:: Material provided ::
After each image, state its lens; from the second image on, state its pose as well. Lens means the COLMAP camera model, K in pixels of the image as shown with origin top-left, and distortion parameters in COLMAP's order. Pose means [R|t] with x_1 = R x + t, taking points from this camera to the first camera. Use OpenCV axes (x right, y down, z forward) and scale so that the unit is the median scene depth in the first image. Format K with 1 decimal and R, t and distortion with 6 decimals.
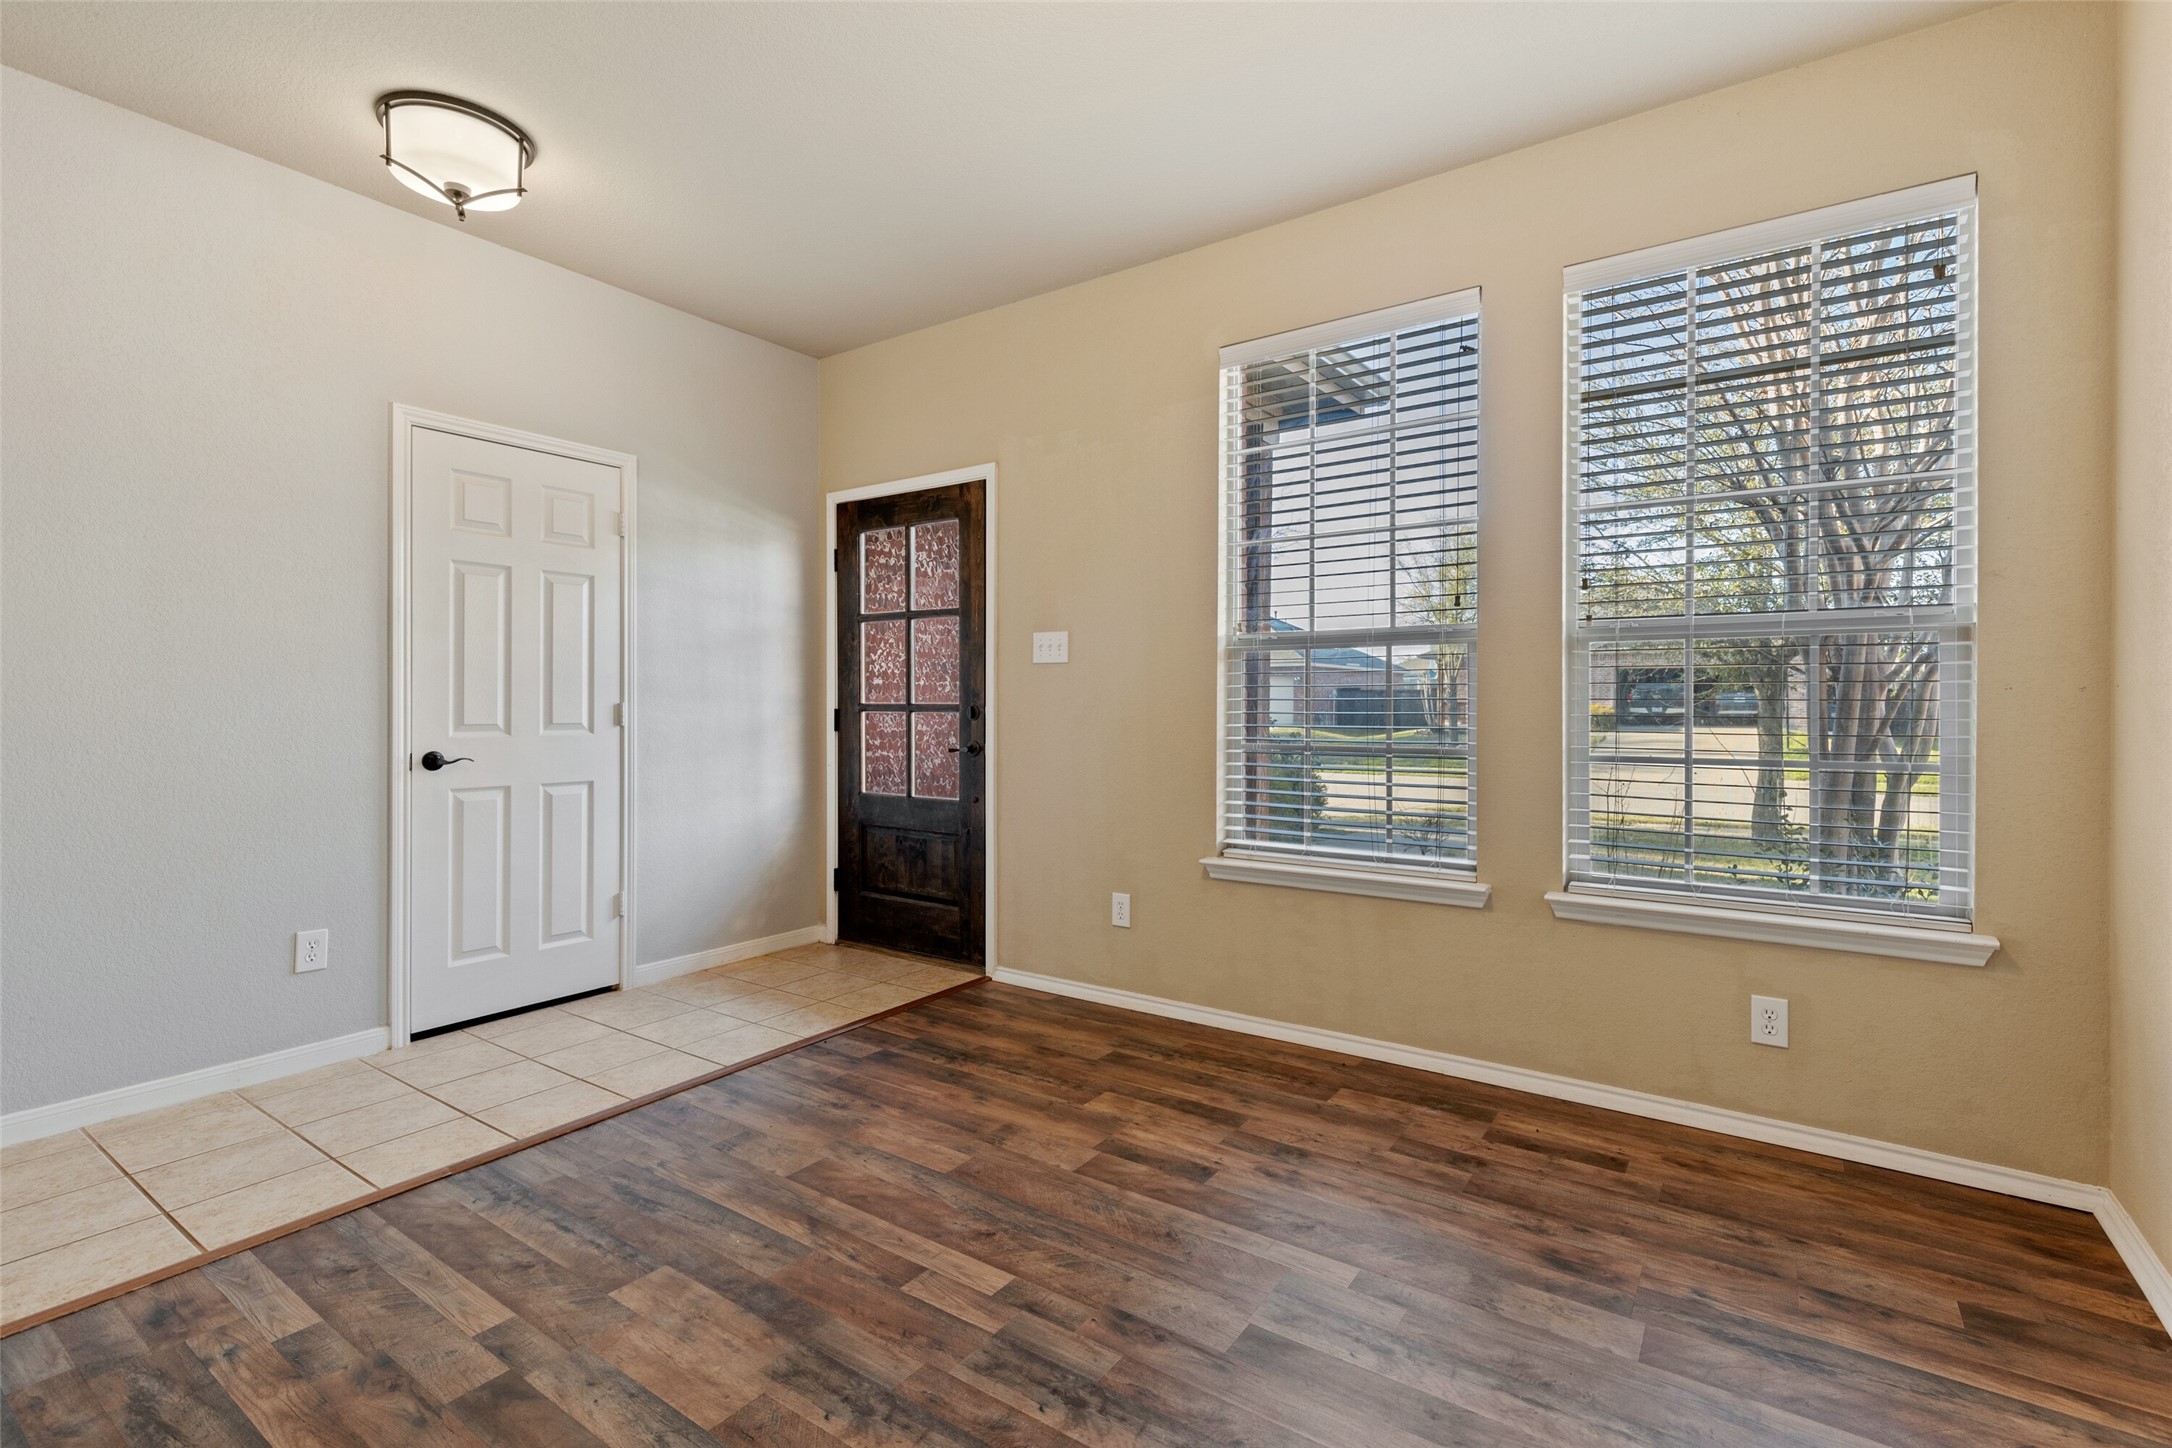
lens RADIAL K [[986.9, 0, 1097.6], [0, 986.9, 720.1], [0, 0, 1]] dist [0.012613, -0.002196]
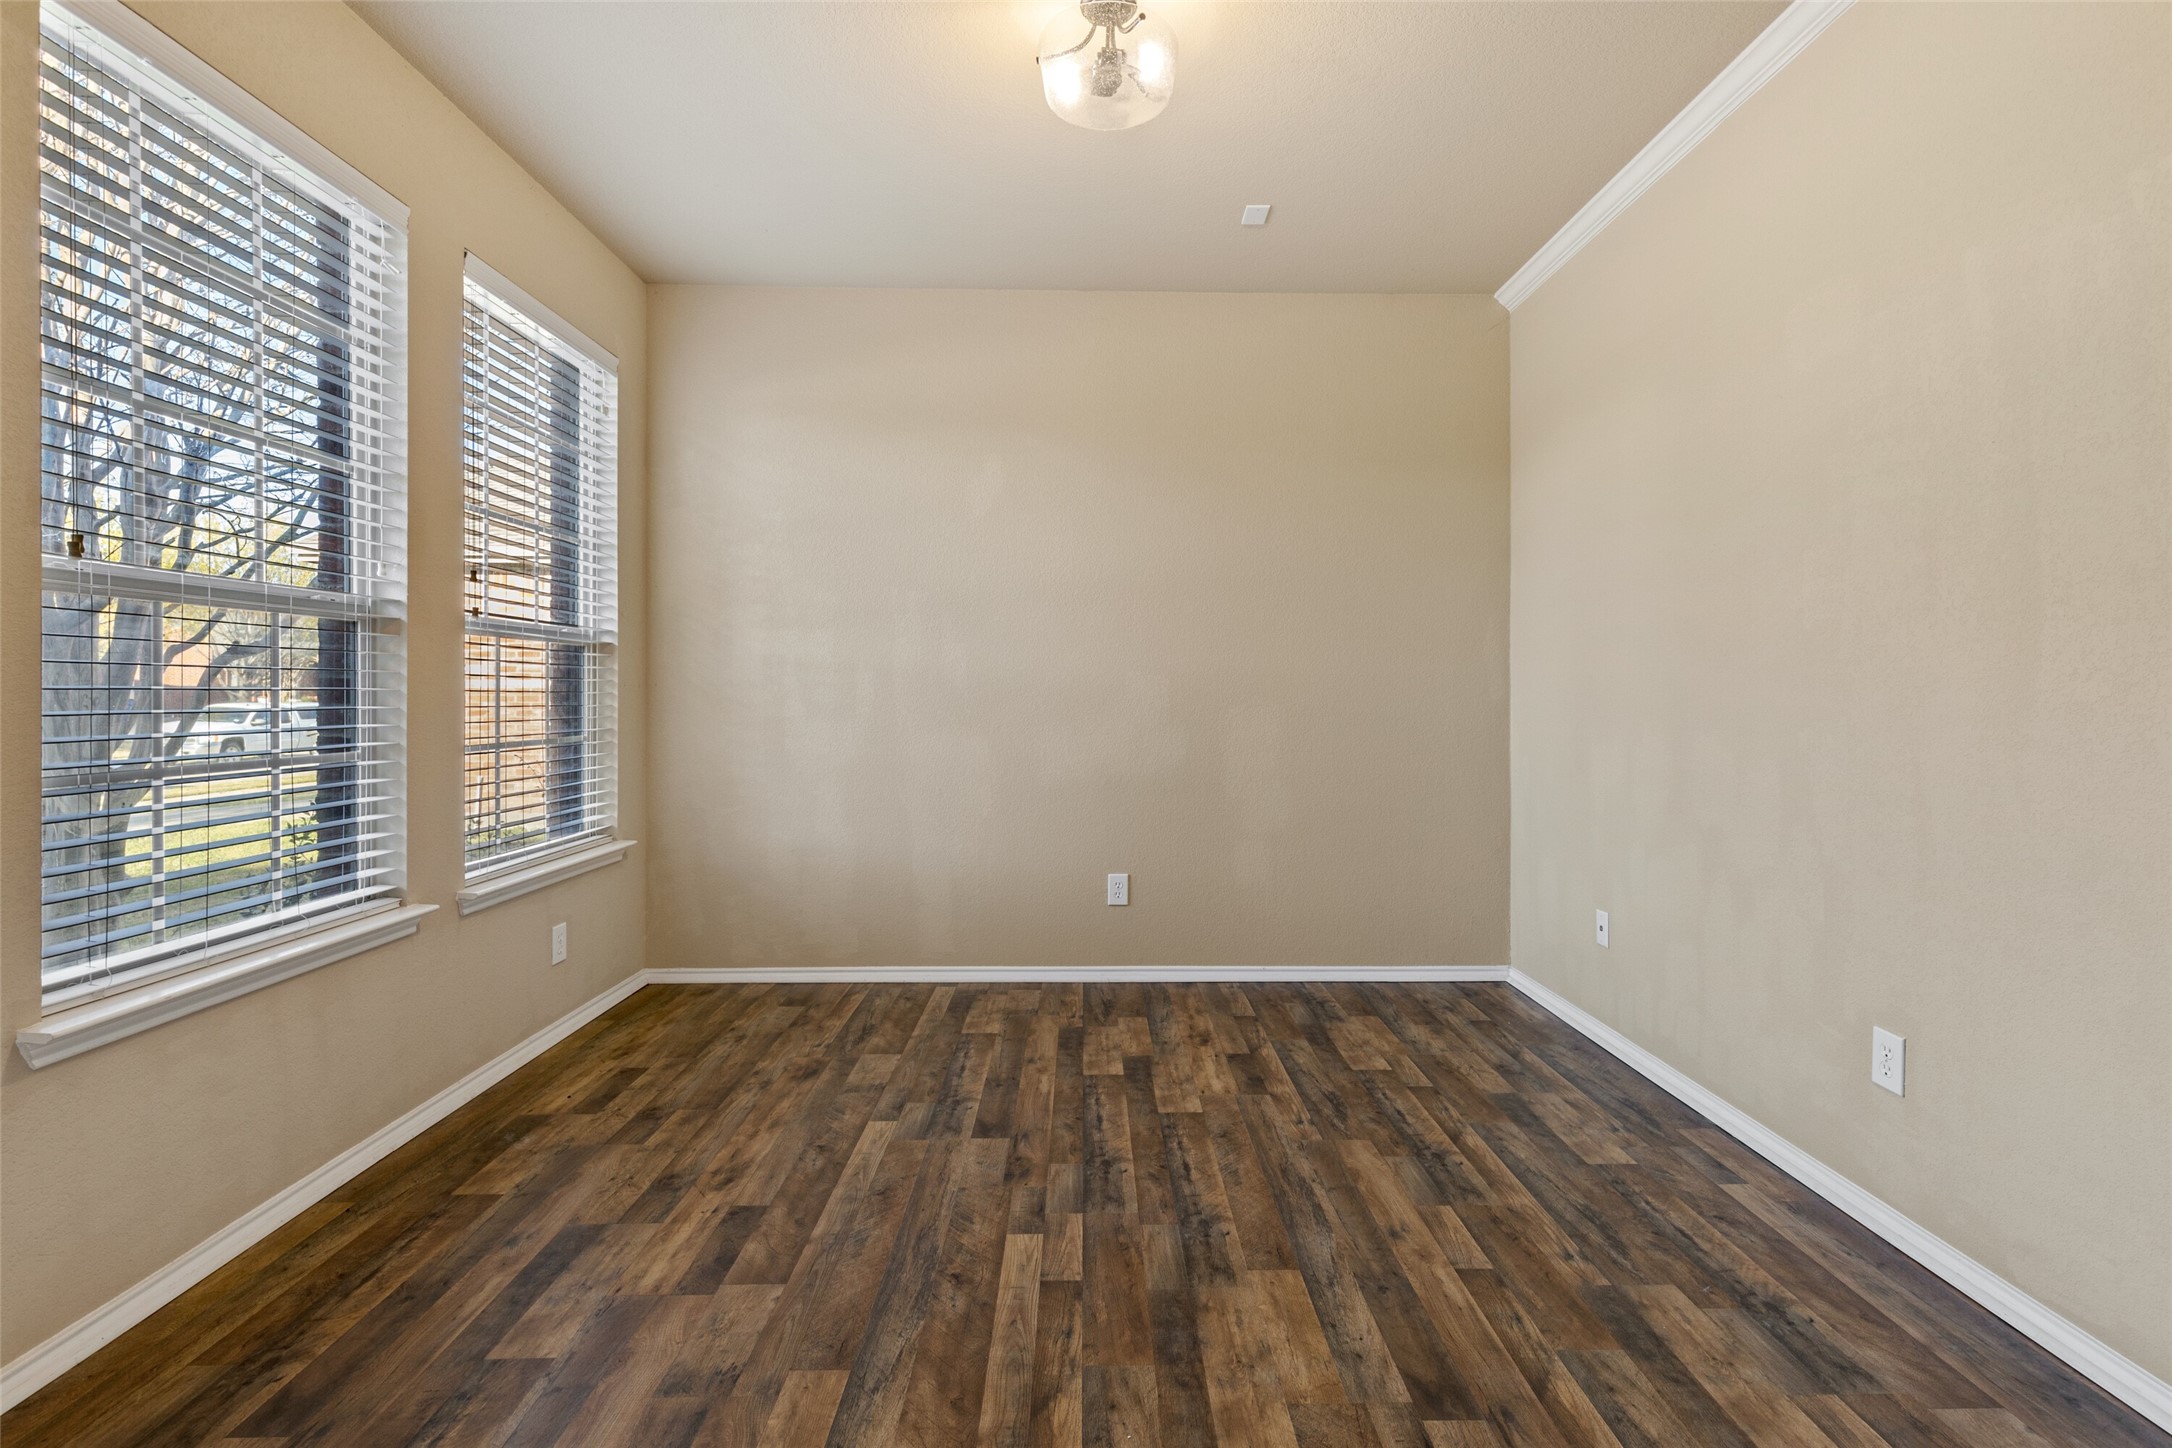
lens RADIAL K [[986.9, 0, 1098.1], [0, 986.9, 712.1], [0, 0, 1]] dist [0.012613, -0.002196]
pose [[-0.582468, -0.015345, 0.812709, -0.926351], [0.014301, 0.999474, 0.029121, -0.029282], [-0.812728, 0.028584, -0.581942, 1.414466]]
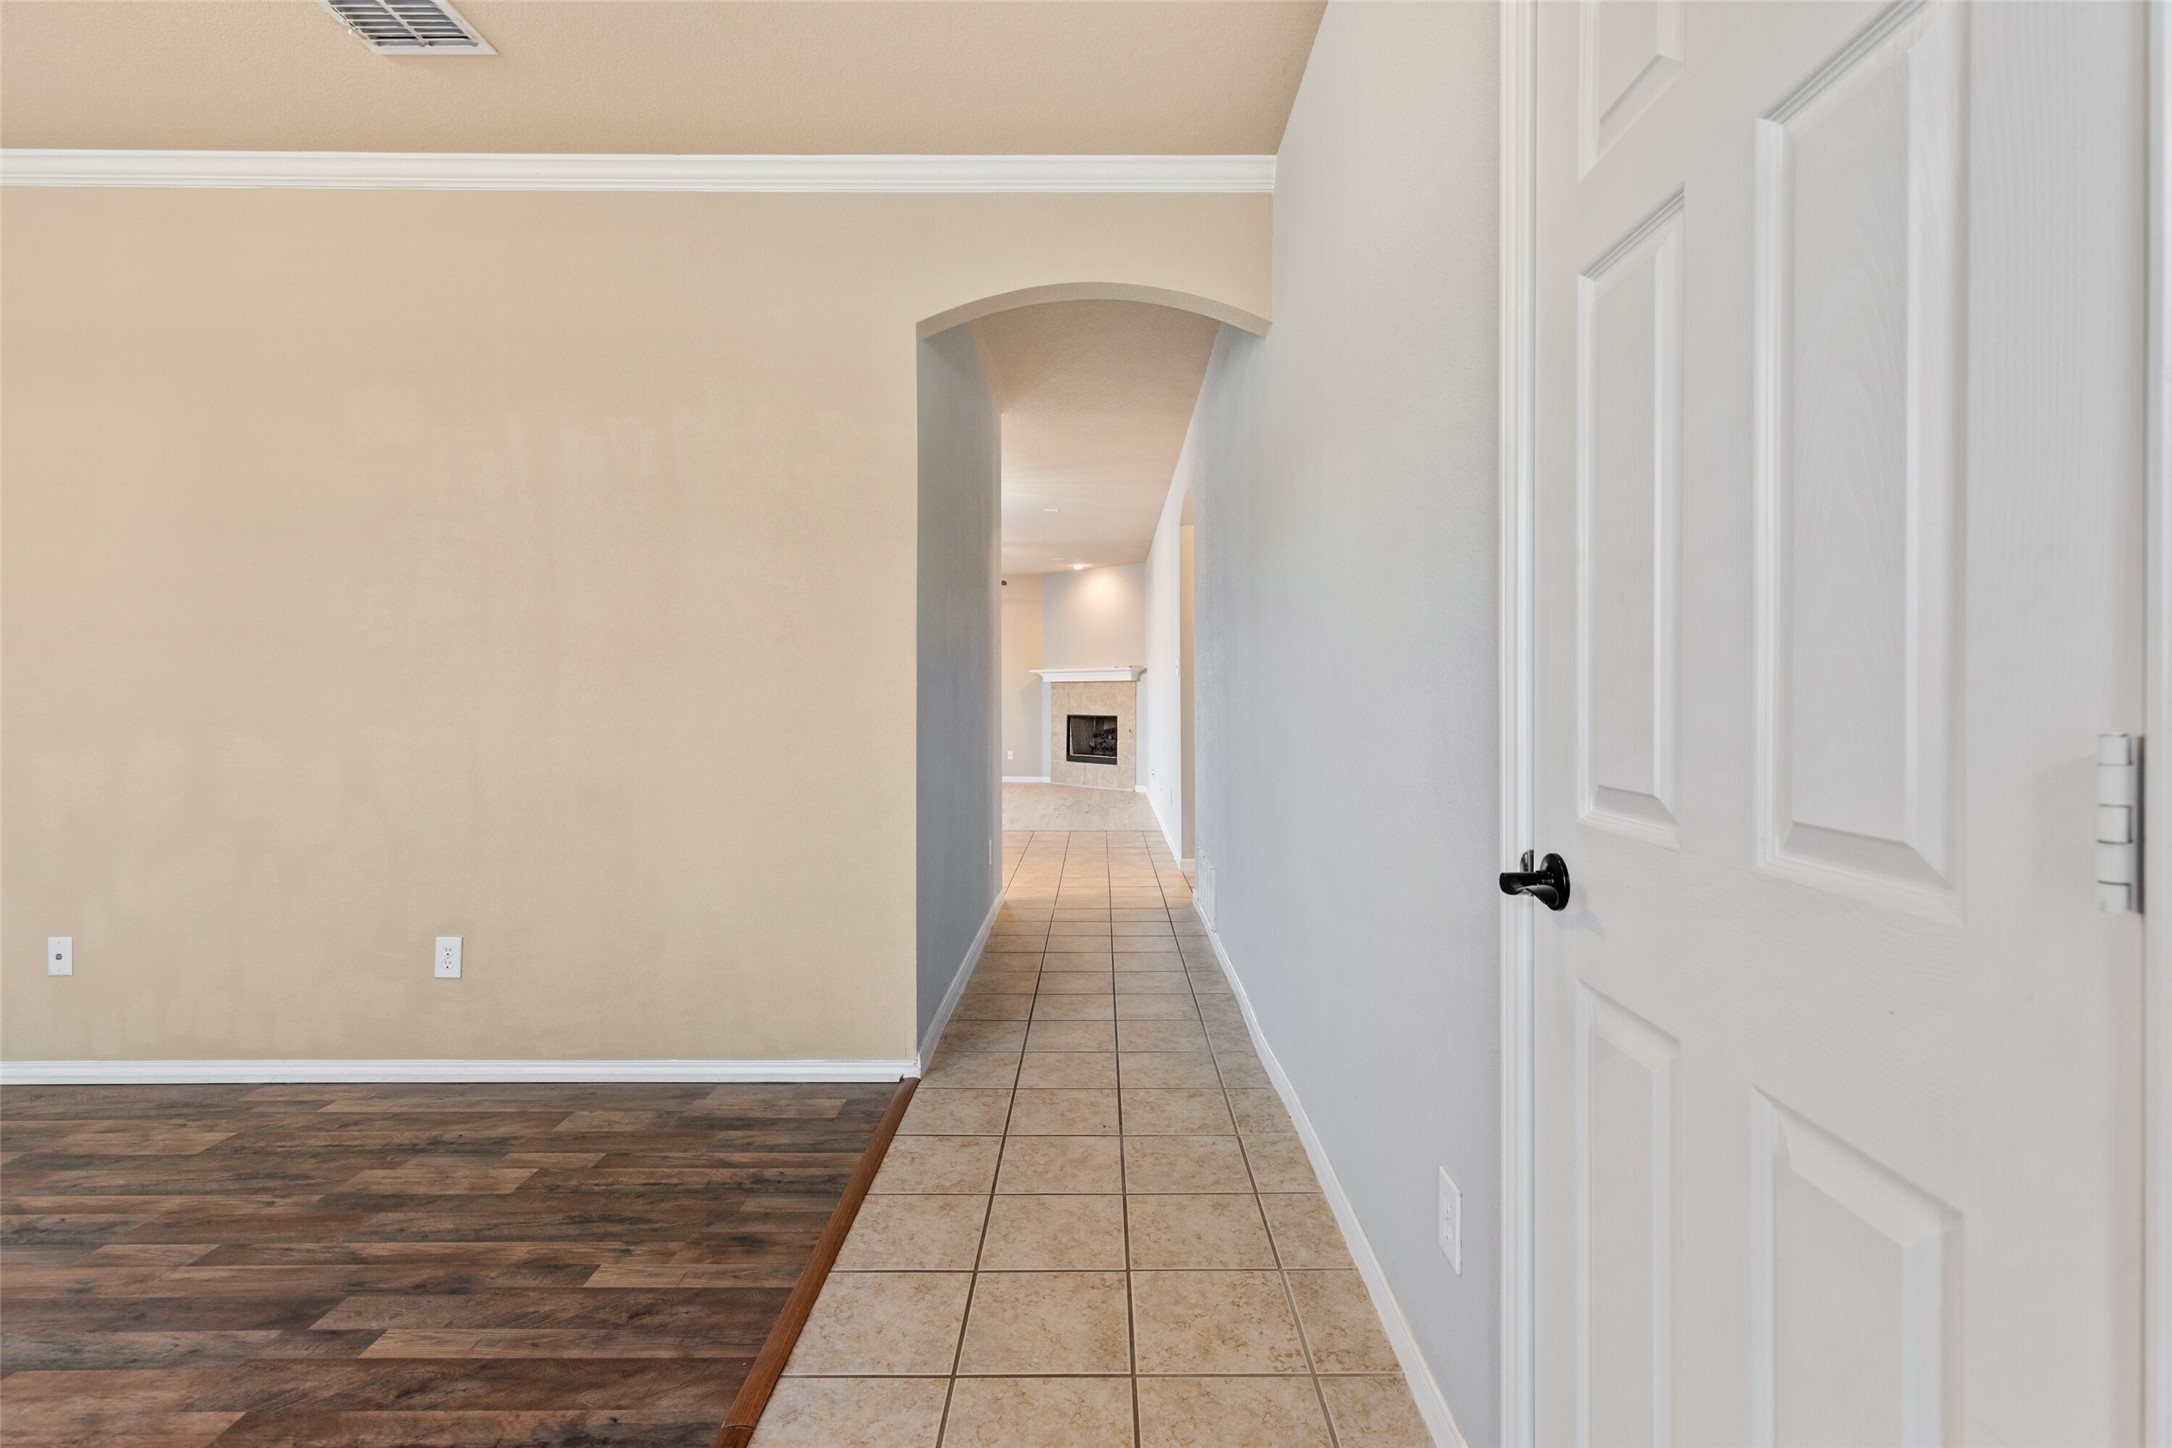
lens RADIAL K [[986.9, 0, 1104.8], [0, 986.9, 708.3], [0, 0, 1]] dist [0.012613, -0.002196]
pose [[-0.821330, 0.004075, -0.570438, -0.549756], [-0.011669, 0.999645, 0.023943, -0.040153], [0.570333, 0.026322, -0.820991, 1.885515]]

:: What this task involves ::
Repeat the data exactly, without the pictures.

:: Reply ::
After each image, state its lens; from the second image on, state its pose as well. Lens means the COLMAP camera model, K in pixels of the image as shown with origin top-left, and distortion parameters in COLMAP's order. Pose means [R|t] with x_1 = R x + t, taking points from this camera to the first camera. Use OpenCV axes (x right, y down, z forward) and scale so that the unit is the median scene depth in the first image. Format K with 1 decimal and R, t and distortion with 6 decimals.
lens RADIAL K [[986.9, 0, 1097.6], [0, 986.9, 720.1], [0, 0, 1]] dist [0.012613, -0.002196]
lens RADIAL K [[986.9, 0, 1098.1], [0, 986.9, 712.1], [0, 0, 1]] dist [0.012613, -0.002196]
pose [[-0.582468, -0.015345, 0.812709, -0.926351], [0.014301, 0.999474, 0.029121, -0.029282], [-0.812728, 0.028584, -0.581942, 1.414466]]
lens RADIAL K [[986.9, 0, 1104.8], [0, 986.9, 708.3], [0, 0, 1]] dist [0.012613, -0.002196]
pose [[-0.821330, 0.004075, -0.570438, -0.549756], [-0.011669, 0.999645, 0.023943, -0.040153], [0.570333, 0.026322, -0.820991, 1.885515]]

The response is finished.